One of the most frequent wine questions I get this time of year is “What wine should I serve for Thanksgiving dinner?” It’s tough for people to choose a wine for Thanksgiving for a couple of reasons. One, people have different tastes in wine, so it’s hard to please everyone. Two, there are lots of different types of food on the table, so people get confused as to what they should serve.
A lot of people make the mistake of serving Chardonnay. It’s not one of my personal choices, and most wine sommeliers would agree. Mostly because like I said above, there’s so much on the table: herby gravy, tart cranberry sauce, savory dressing, and sweet potatoes (obviously sweet!) Even an oaky Chard can’t stand up to all those flavors.
So, what are my choices?
Pinot Noir is my #1 pick. One of the great things about Pinot Noir is that it makes almost anyone happy! Pinot Noir works well with turkey, which is pretty neutral to begin with. A good pinot is complex, which innately gives it an incredible range of food pairings; perfect for the bountiful Thanksgiving table.
Here are some reliable Pinot Noir Choices:
- Fullerton Five FACES Pinot Noir, Willamette Valley, OR 2014 ($33):
Beautifully balanced and polished with effusive notes of raspberry, warm spices and earth. The wine is a blend of pinot noir from three different vineyards in the Willamette Valley, and the young Alex Fullerton is a winemaker to watch in Oregon.

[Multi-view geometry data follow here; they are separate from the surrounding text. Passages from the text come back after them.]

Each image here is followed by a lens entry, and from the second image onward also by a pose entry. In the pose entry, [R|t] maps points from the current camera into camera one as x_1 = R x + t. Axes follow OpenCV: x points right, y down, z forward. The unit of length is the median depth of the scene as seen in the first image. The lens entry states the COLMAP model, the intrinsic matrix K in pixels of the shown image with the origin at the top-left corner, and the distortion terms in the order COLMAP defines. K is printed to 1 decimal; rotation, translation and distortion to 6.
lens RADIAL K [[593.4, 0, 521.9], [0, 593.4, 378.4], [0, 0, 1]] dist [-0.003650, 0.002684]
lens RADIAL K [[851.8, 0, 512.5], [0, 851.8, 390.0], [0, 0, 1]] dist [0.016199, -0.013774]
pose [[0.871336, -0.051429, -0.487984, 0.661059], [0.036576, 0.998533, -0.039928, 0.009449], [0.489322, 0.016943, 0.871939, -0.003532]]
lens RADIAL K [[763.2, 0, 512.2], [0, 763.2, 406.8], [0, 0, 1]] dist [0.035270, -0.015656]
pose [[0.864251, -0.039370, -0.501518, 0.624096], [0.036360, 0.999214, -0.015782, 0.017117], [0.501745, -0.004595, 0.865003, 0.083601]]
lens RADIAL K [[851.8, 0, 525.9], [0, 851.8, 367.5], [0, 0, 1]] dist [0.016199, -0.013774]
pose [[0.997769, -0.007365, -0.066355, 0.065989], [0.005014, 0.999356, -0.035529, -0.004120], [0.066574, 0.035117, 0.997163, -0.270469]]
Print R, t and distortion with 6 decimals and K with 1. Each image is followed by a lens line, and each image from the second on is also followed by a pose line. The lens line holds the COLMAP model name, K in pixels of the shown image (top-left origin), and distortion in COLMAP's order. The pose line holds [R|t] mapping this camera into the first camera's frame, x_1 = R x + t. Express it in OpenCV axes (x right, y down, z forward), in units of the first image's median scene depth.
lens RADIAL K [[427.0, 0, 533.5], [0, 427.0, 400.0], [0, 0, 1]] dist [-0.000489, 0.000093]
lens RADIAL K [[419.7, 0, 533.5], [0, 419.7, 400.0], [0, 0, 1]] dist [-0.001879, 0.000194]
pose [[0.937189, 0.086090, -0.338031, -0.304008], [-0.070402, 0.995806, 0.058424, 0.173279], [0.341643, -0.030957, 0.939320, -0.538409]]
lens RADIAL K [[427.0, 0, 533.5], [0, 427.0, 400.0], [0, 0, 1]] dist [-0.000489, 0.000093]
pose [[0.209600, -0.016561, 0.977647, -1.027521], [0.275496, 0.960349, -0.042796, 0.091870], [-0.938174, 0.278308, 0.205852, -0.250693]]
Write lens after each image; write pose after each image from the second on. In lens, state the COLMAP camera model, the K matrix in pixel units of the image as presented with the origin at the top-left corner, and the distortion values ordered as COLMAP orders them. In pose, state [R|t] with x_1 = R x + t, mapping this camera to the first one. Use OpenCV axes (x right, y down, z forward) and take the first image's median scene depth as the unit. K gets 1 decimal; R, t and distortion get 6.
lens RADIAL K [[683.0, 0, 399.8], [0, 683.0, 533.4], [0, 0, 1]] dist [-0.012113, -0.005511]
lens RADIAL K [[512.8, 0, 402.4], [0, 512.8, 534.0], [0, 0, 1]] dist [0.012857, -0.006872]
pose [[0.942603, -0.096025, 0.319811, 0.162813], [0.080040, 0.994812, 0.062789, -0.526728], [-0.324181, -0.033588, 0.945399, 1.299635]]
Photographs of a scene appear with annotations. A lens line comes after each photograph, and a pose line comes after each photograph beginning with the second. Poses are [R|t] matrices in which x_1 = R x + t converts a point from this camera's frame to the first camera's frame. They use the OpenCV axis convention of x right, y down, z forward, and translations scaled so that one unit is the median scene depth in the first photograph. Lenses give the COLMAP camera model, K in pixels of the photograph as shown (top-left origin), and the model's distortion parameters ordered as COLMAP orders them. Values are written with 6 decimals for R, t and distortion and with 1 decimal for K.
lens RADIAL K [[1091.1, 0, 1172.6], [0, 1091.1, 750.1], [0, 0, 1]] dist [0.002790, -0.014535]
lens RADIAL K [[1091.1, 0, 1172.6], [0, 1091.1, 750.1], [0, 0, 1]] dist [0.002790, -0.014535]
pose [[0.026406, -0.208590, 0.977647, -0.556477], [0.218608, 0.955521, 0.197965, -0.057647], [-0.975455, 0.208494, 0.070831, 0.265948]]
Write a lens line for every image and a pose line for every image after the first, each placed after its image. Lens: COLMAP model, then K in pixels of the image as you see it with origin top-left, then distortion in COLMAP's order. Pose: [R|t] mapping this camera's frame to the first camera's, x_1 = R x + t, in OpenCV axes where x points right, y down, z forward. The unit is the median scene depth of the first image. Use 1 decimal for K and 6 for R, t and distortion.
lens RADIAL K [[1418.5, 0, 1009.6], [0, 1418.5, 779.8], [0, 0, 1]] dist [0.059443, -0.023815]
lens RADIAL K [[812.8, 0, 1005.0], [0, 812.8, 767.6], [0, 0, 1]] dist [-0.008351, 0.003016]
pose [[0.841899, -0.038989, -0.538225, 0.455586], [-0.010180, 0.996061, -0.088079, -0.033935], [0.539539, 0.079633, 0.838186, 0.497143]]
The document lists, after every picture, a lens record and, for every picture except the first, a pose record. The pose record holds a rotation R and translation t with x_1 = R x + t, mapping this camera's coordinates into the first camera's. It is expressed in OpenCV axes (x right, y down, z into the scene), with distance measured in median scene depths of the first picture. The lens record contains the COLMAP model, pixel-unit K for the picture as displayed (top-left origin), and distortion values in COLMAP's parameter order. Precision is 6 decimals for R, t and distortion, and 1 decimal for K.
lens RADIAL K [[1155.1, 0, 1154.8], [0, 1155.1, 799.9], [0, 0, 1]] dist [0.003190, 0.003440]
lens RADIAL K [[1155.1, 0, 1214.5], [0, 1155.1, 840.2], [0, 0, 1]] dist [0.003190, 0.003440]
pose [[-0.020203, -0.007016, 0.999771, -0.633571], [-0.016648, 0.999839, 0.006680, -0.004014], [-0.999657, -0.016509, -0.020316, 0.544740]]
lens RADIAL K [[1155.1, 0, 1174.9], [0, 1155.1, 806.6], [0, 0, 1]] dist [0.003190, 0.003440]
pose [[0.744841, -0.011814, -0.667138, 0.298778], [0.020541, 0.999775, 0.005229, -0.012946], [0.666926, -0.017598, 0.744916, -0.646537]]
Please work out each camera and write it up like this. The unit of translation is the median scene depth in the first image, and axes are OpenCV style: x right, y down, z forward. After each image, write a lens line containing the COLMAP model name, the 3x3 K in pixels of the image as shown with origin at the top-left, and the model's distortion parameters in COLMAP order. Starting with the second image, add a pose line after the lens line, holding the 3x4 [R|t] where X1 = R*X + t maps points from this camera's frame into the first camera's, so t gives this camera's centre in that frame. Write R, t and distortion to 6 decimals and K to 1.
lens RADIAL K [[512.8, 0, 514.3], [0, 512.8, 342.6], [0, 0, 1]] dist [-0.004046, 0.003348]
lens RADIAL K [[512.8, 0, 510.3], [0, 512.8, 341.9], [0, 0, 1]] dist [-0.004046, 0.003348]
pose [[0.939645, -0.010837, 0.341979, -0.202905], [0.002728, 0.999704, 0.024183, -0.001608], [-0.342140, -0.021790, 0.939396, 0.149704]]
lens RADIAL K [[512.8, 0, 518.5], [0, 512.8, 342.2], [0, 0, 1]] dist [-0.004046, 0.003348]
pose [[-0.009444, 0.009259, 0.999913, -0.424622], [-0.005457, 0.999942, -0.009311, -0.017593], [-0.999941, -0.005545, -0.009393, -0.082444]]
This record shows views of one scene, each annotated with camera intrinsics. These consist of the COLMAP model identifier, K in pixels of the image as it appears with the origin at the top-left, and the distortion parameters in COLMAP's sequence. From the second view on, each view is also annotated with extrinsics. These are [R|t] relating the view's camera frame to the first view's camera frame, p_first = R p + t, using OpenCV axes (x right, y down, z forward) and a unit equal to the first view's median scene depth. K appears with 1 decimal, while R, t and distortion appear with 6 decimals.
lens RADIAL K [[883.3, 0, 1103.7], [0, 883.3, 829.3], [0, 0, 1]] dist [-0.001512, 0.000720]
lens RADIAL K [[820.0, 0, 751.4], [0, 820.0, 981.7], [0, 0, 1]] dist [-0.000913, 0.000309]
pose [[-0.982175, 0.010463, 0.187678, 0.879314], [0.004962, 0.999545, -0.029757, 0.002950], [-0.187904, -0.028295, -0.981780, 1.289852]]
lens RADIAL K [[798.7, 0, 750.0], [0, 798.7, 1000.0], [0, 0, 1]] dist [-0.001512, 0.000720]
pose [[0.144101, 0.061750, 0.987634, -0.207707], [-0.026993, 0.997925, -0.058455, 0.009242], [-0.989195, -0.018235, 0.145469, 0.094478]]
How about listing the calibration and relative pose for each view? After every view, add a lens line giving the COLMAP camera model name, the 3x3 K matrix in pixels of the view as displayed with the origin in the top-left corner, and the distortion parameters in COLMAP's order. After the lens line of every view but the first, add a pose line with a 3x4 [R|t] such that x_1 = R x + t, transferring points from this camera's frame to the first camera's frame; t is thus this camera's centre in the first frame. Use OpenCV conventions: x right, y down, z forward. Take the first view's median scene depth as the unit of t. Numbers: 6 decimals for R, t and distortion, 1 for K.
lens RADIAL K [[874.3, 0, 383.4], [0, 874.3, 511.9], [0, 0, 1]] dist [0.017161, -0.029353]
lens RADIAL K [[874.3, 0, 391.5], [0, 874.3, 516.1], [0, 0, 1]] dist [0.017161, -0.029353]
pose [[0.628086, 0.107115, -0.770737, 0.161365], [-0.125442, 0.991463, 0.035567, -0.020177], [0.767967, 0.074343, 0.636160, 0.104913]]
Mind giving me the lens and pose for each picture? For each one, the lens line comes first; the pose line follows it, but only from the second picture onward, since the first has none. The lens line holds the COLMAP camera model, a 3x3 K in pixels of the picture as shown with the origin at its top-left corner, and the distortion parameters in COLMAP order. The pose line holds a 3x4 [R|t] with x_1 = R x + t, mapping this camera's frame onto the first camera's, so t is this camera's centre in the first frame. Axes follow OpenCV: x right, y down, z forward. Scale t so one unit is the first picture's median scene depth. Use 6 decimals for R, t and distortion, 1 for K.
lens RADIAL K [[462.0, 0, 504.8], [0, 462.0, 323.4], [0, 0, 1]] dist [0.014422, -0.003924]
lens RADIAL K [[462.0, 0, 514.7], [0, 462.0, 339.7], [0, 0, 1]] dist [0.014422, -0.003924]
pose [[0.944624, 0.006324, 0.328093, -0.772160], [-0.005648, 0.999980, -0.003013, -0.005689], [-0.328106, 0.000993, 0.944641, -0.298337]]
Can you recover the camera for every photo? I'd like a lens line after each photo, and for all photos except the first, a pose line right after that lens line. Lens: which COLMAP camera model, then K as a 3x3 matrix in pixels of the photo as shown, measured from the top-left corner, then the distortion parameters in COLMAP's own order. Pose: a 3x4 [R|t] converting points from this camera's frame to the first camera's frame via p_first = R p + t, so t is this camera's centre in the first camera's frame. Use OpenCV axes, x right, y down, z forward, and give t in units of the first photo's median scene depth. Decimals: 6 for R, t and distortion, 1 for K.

- 2013 Melville “Estate” Sta. Rita Hills Pinot Noir (Santa Barbara, CA ~$30)
- 2014 R. Stuart & Co. “Love Oregon” Pinot Noir (Willamette, OR $28)
If you’re not a fan of the Pinot Noir price point, but would like a wine with similar qualities, I would recommend a Beaujolais. It’s made with 100% Gamay, but will give you way more bang-for-the-buck. It pairs very well with cranberries, roasted squash and salads, and balances the high sweetness factor of your sweet potatoes or yams and other sweet-leaning dishes on the table.
One note: 2016 was a tough year for Beaujolais, so don’t choose this year’s vintage.
Here are some reliable Beaujolais choices:
- 2015 Coudert “Cuvée Cristal” Fleurie (Cru Beaujolais ~$20)
- 2015 Château Thivin Côte de Brouilly (Cru Beaujolais ~$23)
- 2009 Savoye “Vieilles Vignes” Morgon Côte du Py (Cru Beaujolais ~$45 1.5L)
You just can’t go wrong with bubbly! Everyone loves it, it gives the day a festive flair, and it pairs well with just about anything. It’s a great choice for Thanksgiving!
Sparkling wines to try:
- Mirabelle Brut by Schramsberg, nonvintage(California; $19)
Schramsberg was one of the first sparkling-wine makers in California, and is still one of the best.
- Ferrari Brut NV Trentodoc ($24)
Awarded “World Champion Blanc de Blancs” and “Best Italian Sparkling Wine” at Champagne & Sparkling Wine World Championships. Dinner guests will love its decadent bursting bubbles, lemon-cream nose and polished structure.